Ile razy skarżyłeś się na swój los? Zarabiam za mało. Za dużo pracuje. Chcę mieć większy dom, droższy samochód. Chcę być w związku. Chcę być zdrowy. Chcę itd…
Jeden z mistrzów psychoterapii powiedział: „Rzeczywistość nie jest po to, żeby spełniać nasze oczekiwania”. Ile razy pojawiła się w Twojej głowie myśl, że „powinno” być inaczej.
Brutalna rzeczywistość
Poczucie sprawstwa. Jest to w tym kontekście bardzo istotna cecha. Ze względu na poczucie kreowania swojej rzeczywistości. Nie chciałeś tego, ale tak potoczyła się Twoja historia. Rzeczywistość, która nie spełnia wymagań. Po raz kolejny. Może spotkałeś się z prześladowaniem, może miałeś piekło w domu. To z czym zmagasz się dziś, jest konsekwencją tego, z czym zmagałeś się w przeszłości.
To, co Cię ukształtowało
Twoja historia, suma twoich doświadczeń, twój temperament, twoja biologia. Wszystko to ma wpływ na to, jaką dziś jednostką jesteś. Może nie akceptujesz swojego bagażu doświadczeń. Może jest to coś, co przeszkadza Ci w funkcjonowaniu. Osiągnięciu pełni szczęścia. Możesz pochylić się nad niesprawiedliwością losu. Jednak to wprowadzi tylko frustrację do Twojego życia. Możesz złościć się, narzekać. Dopóki nie podejmiesz pracy nad swoją historią, to skończy się to frustracją skierowaną do siebie i swojego otoczenia.
Twoje życie się zmienia
W momencie gdy zadecydujesz coś zmienić, oczywiście.
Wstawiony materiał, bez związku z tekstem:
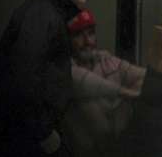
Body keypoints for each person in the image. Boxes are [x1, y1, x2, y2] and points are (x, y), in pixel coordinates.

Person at [0, 0, 113, 157]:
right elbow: (22, 84)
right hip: (25, 138)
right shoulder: (42, 18)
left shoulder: (48, 13)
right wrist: (44, 134)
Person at [62, 9, 145, 156]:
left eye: (91, 33)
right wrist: (127, 93)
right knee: (89, 104)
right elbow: (83, 81)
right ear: (67, 40)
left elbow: (140, 75)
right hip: (83, 152)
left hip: (117, 147)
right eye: (78, 35)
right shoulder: (64, 69)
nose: (87, 41)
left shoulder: (104, 60)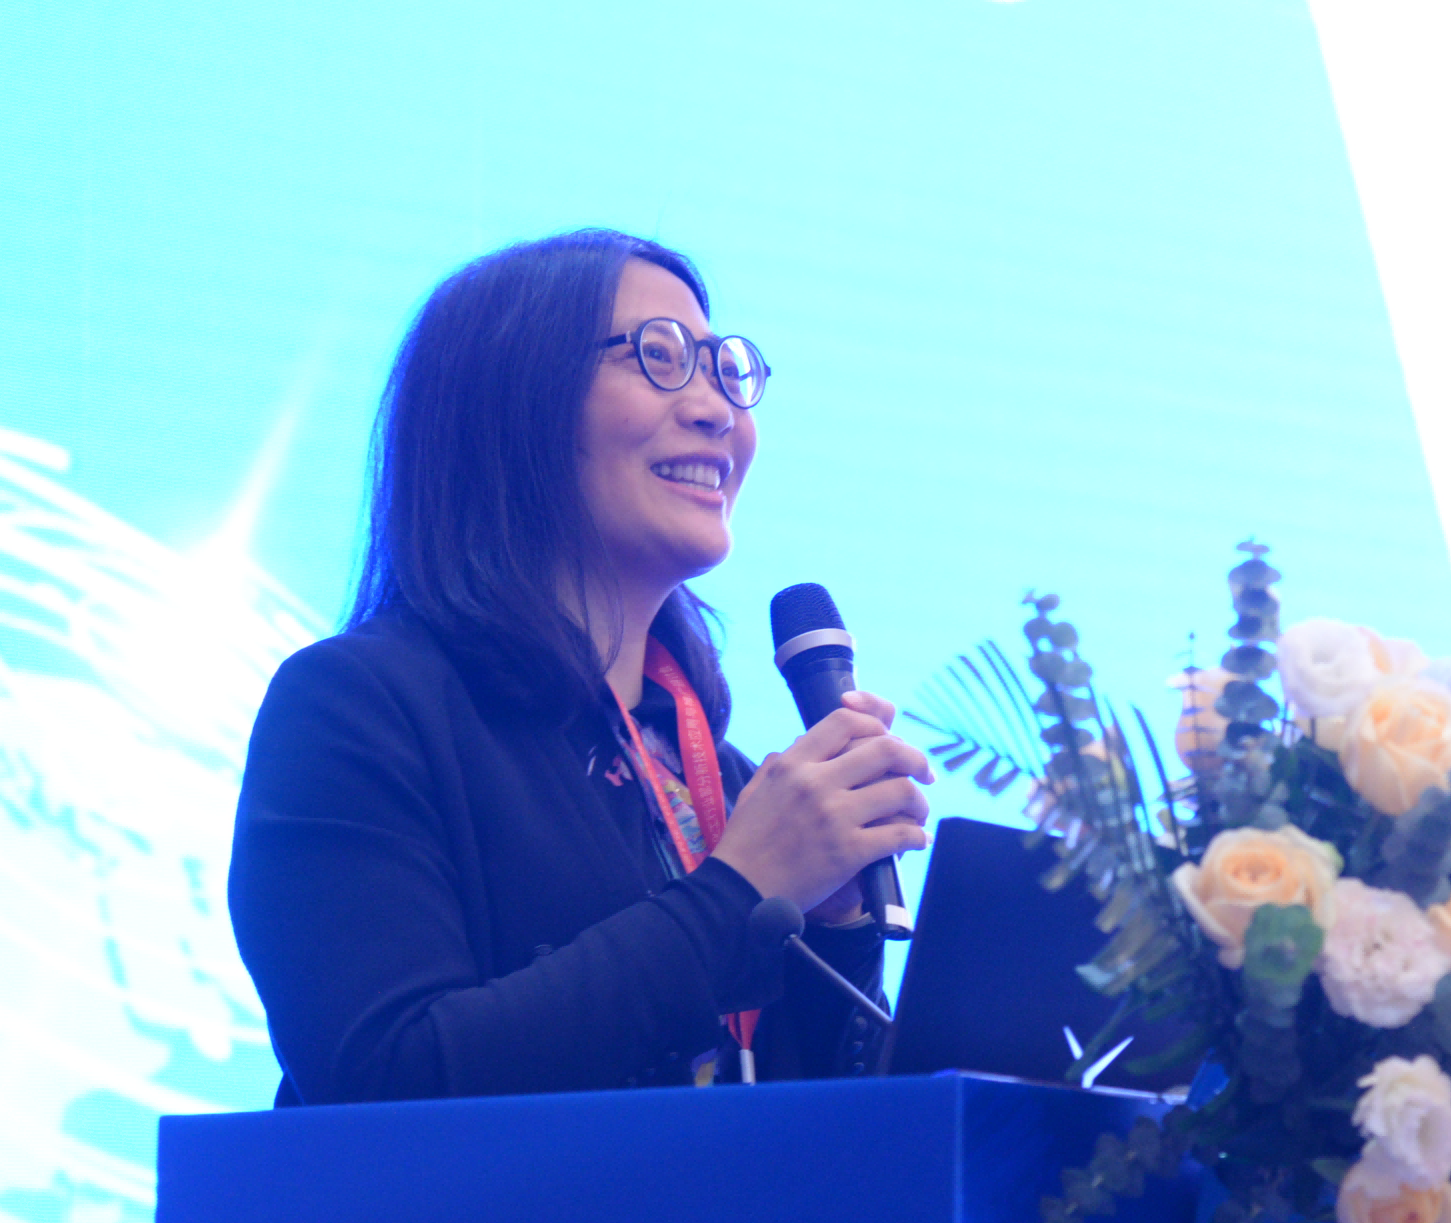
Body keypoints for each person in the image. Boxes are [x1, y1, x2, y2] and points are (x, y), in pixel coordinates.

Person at [229, 229, 931, 1104]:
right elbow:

Ciężko to zrobić samemu. Na szczęście są psychiatrzy, psychoterapeuci, psychologowie. W momencie gdy dzielisz się swoimi doświadczeniami z innymi, to Twój bagaż robi się nieco lżejszy. Już podjąłeś istotną decyzję w swoim życiu o zmianie. Twój wysiłek i zaangażowanie to zmiana. Terapeuta jest towarzyszem na tej drodze. Ty jesteś ekspertem od swojego wnętrza. To Ty wiesz, jak było w przeszłości. Terapia pomaga porządkować to co nieuporządkowane. Zauważasz, że coś się zdarzyło i teraz tak reagujesz. Zaczynasz łączyć fakty.
To co boli
Decyzja o terapii jest decyzją trudną. Wymaga zaangażowania ze strony pacjenta. Wymaga wielu trudnych momentów podczas spotkań terapeutycznych. Zaczynają pojawiać się wspomnienia dotyczące tego co bolało. Tego co zostało zapomniane, zagrzebane gdzieś głęboko w głowie. Czasami pojawia się unikanie spotkań, bo poruszamy tematy bardzo trudne. Tak trudne, że płaczesz jeszcze kilka dni po sesji. Decyzja o terapii jest decyzją przemyślaną i odważną.
Nie wszystko możesz zmienić
Czasami pojawiają się pomysły, żeby wymazać przeżycia. Żeby nie czuć. Jest to cel nieosiągalny. Nie pracujemy w terapii nad tym, żeby pozbawić Cię czucia. Pracujemy nad tym, żeby nauczyć się przeżywać swoje odczucia. Żeby akceptować, zauważać i przyjmować. Nie zaprzeczać, nie uciekać, nie odcinać się od nich. Jednak cel do terapii, który brzmi „chcę zmienić wszystko i nie czuć”, jest niemożliwy w zrealizowaniu. To tak jakby odciąć kawałek swojego ciała. Bo nie jest takie, jak byś chciał.
Akceptacja
Dopiero w momencie, gdy przestaniesz uciekać od swojej przeszłości i zdecydujesz się z nią spotkać, może pojawi się akceptacja. To długi proces i bolesny. Jednak bez akceptacji przeszłości i swojej historii dalej będziesz uciekał. Zaprzeczał swoim doświadczeniom. Będziesz innym człowiekiem, niż jesteś naprawdę. Żyjący gdzieś pomiędzy swoimi wewnętrznymi konfliktami. Akceptacja jest dojrzałością. Wypracowaną dojrzałością. Pracą nad sobą. Swoimi przeżyciami. Nad tym co boli i nad tym, co nie jest perfekcyjne. Pracujemy z człowiekiem. Z jego historią. Nigdy nie będzie perfekcyjnie, ale zawsze może być wystarczająco dobrze.